I find that any frame with the modern trend for sloping top tubes just look daft under me TBH, so I stick to traditional geometry both for this reason and the fact that I just don't like sloping top tubes myself.

I also used to have a 2006 Trek Madone 5.5 in a 60cm and it was perfect, I then saw the 2009 Madone, (with change to sloping geometry), I sat on a 60 and it nearly went up my arse! (I exaggerate for effect), but the truth is I would have had to go to a 63 to get the right fit.

Like others have said, go and try some, sit on loads, and ride even more. Size calculators are just a guide IMO, they will point you the general right direction, but don't allow for quirks, tweaks and personal preferences.

Good luck, there's nothing quite like hunting for a new bike


----------



## jig-sore (23 Jul 2011)

smokeysmoo said:


> Like others have said, go and try some, *sit on loads, and ride even more*.



?????? are we riding them standing up ??


----------



## johnnyh (23 Jul 2011)

one of my road bikes is a 54cm and the other a 56, I am knee high to an ant (5'8") but when I test rode the 56 it just felt more comfy. - go figure


----------



## Zoiders (23 Jul 2011)

The OP seems to have fallen foul of the Compact/Semi Compact concept.

No they don't look like traditional frames as more seat post shows, check the manufacturers suggested sizing and look at the top tube reach and head tube length, these will still be the same as a traditional frame.

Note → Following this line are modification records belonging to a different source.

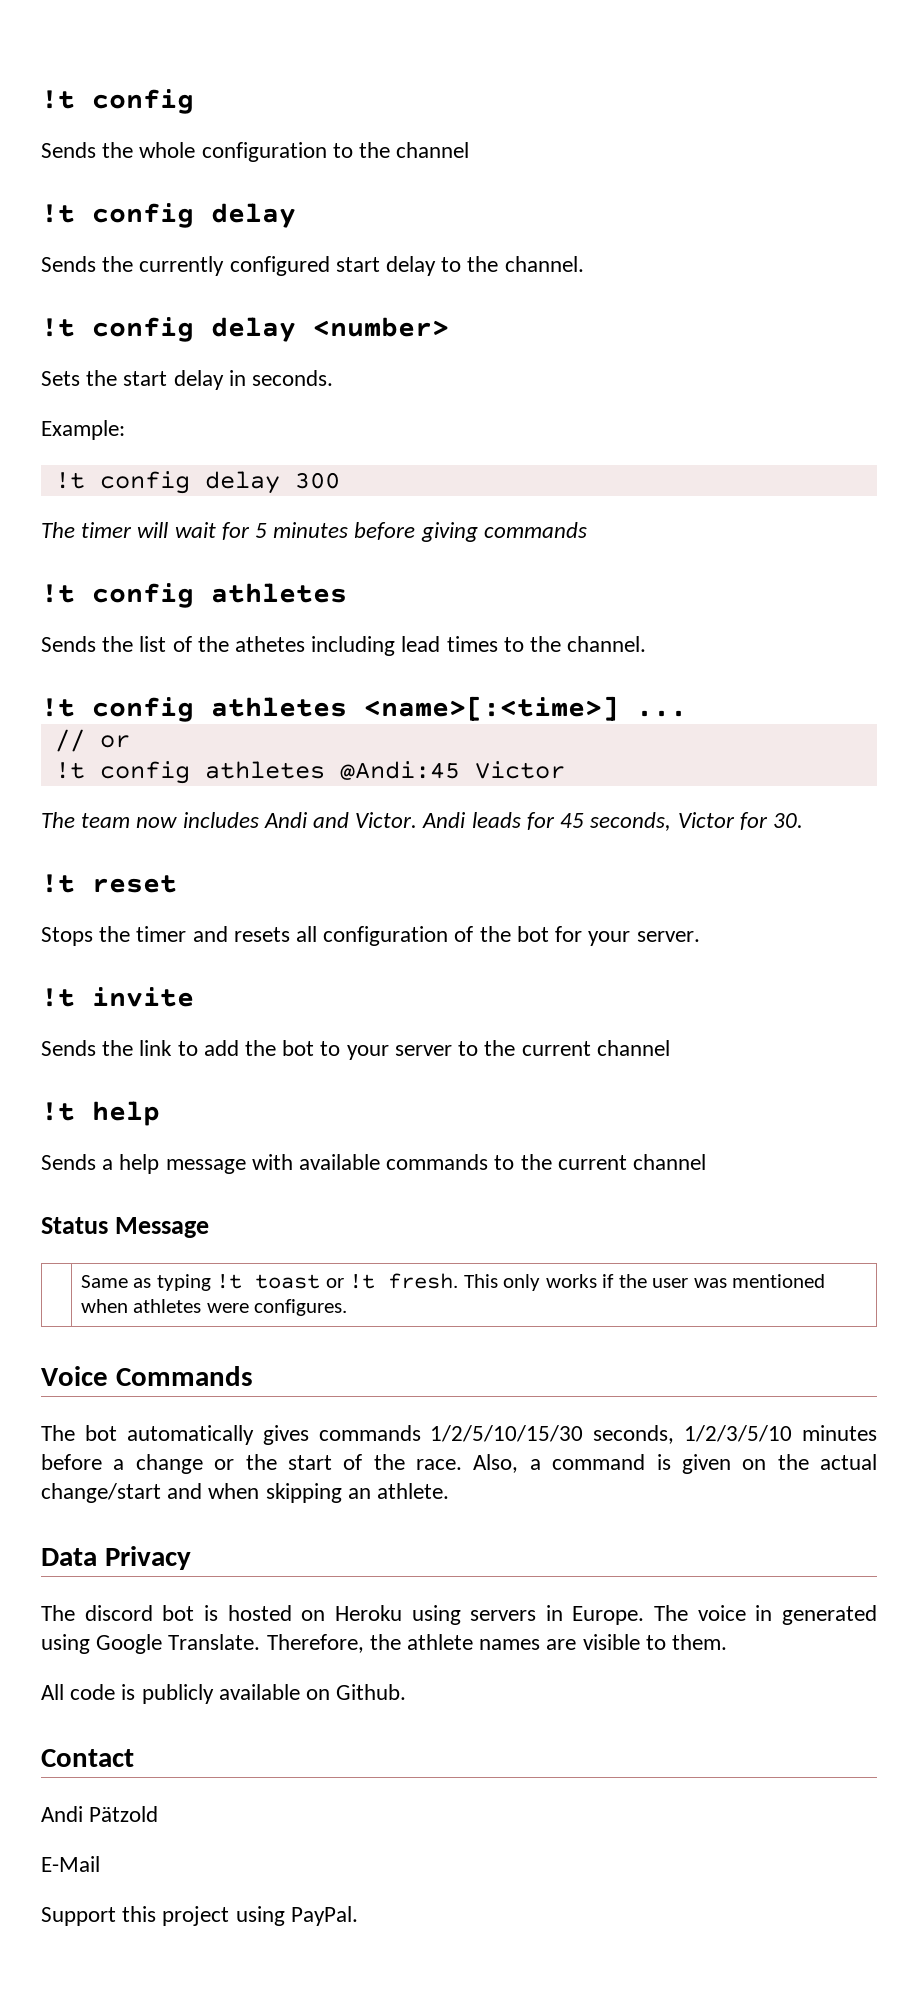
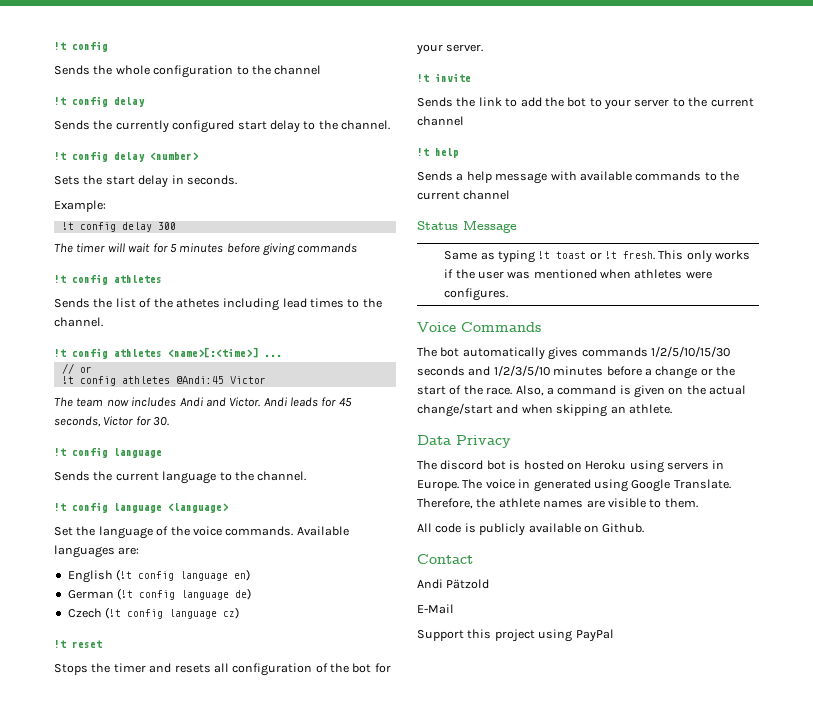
(803, 820) none -> [54,447,162,458] [54,471,307,484] [54,502,228,513] [54,526,349,539] [54,545,140,558] [67,569,251,583] [67,588,252,600] [67,607,240,619] // !t config language // Sends the current language to the channel. // !t config language <language> // Set the language of the voice commands. Available languages are: // English (!t config language en) // German (!t config language de) // Czech (!t config language cz)
[593,1425,675,1444] seconds, -> [417,366,491,376] seconds and
[290,1906,358,1926] PayPal. -> [575,629,614,642] PayPal

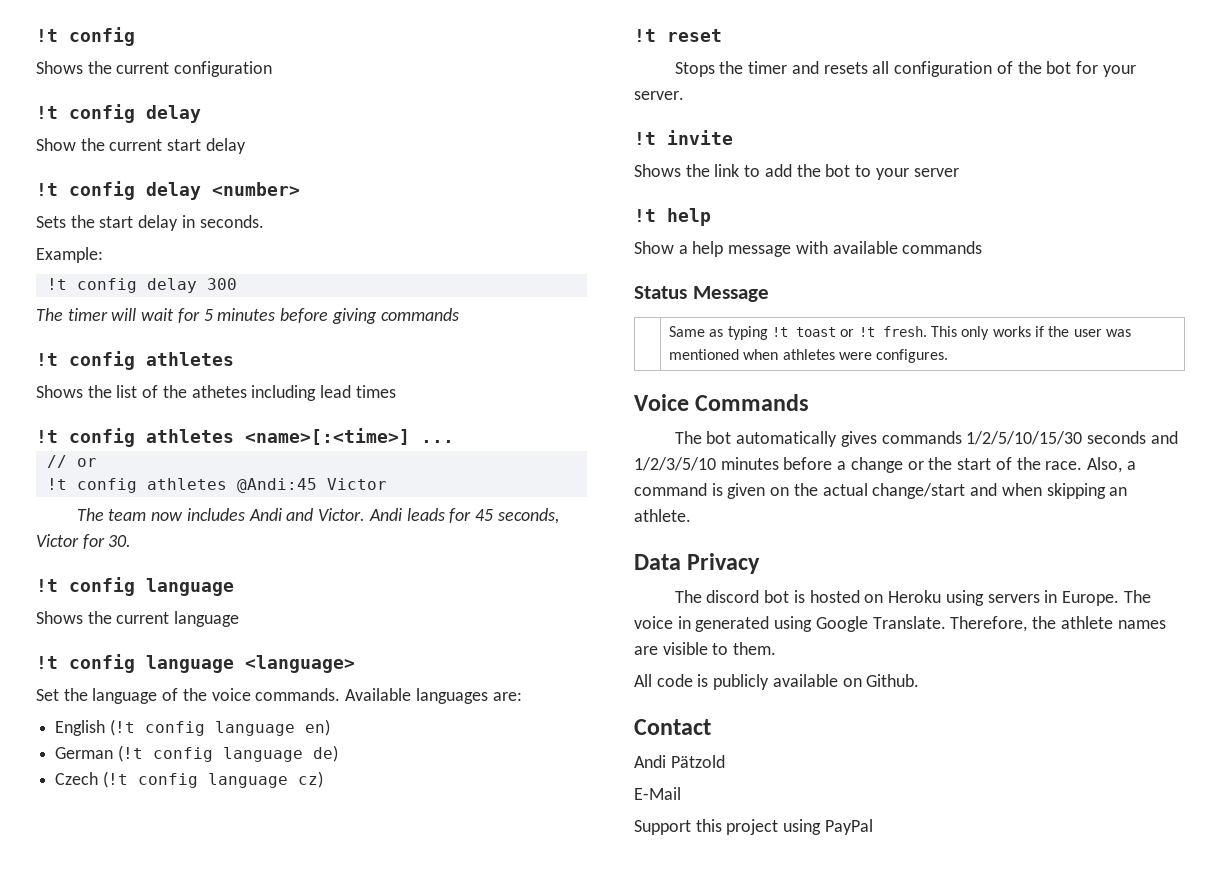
[54,65,322,78] Sends the whole configuration to the channel -> [36,61,273,77] Shows the current configuration
[54,120,390,133] Sends the currently configured start delay to the channel. -> [36,138,246,154] Show the current start delay
[54,298,90,308] Sends -> [36,385,83,398] Shows
[347,298,382,308] [54,317,103,327] to the channel. -> (396, 391) none
[54,471,90,481] Sends -> [36,611,83,624] Shows
[219,471,307,481] to the channel. -> (240, 619) none
[417,97,453,107] Sends -> [634,164,681,177] Shows
[672,97,754,107] [417,116,464,126] to the current channel -> (959, 172) none
[417,171,453,181] Sends -> [634,241,674,254] Show
[704,171,739,181] [417,190,511,200] to the current channel -> (983, 247) none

Don't be freaked out buy the amount of post showing.


----------



## smokeysmoo (23 Jul 2011)

Zoiders said:


> The OP seems to have fallen foul of the Compact/Semi Compact concept.
> 
> No they don't look like traditional frames as more seat post shows, check the manufacturers suggested sizing and look at the top tube reach and head tube length, these will still be the same as a traditional frame.
> 
> Don't be freaked out buy the amount of post showing.



Spot on in the sense that the frames are measured in the same way, ie: a 60cm measurement on a sloping frame is measured from the centre of the BB to a virtual point in space created by taking a virtual horizontal top tube position.
The fact remains that a compact frame under someone 6'+ just looks too small IMHO.

If the OP finds a compact frame that fits, suits and he's happy with it, happy days


----------



## smokeysmoo (23 Jul 2011)

jig-sore said:


> ?????? are we riding them standing up ??



It was a vague attempt at humour to outline the need to test as many bikes as humanly possible, especially when you are coming to the purchase arena from the inexperienced position of the OP


----------



## dave r (23 Jul 2011)

There's some awfully tall people on here, is it something in the water? or are you lot sleeping with your feet in a growbag?	

5" 6' with a 29" inside leg, my Kilmeton is a 53, both my Pearson and my Dawes are 54's. Sometime in the last 10 years we seemed to move away from not having much seat post showing to loads of seat post showing.


----------



## smokeysmoo (23 Jul 2011)

dave r said:


> There's some awfully tall people on here, is it something in the water? or are you lot sleeping with your feet in a growbag?



Eh up! At 6' 5" if I had a pound for every time I'd heard that


----------



## dave r (23 Jul 2011)

smokeysmoo said:


> Eh up! At 6' 5" if I had a pound for every time I'd heard that



Note to self, must try harder next time.


----------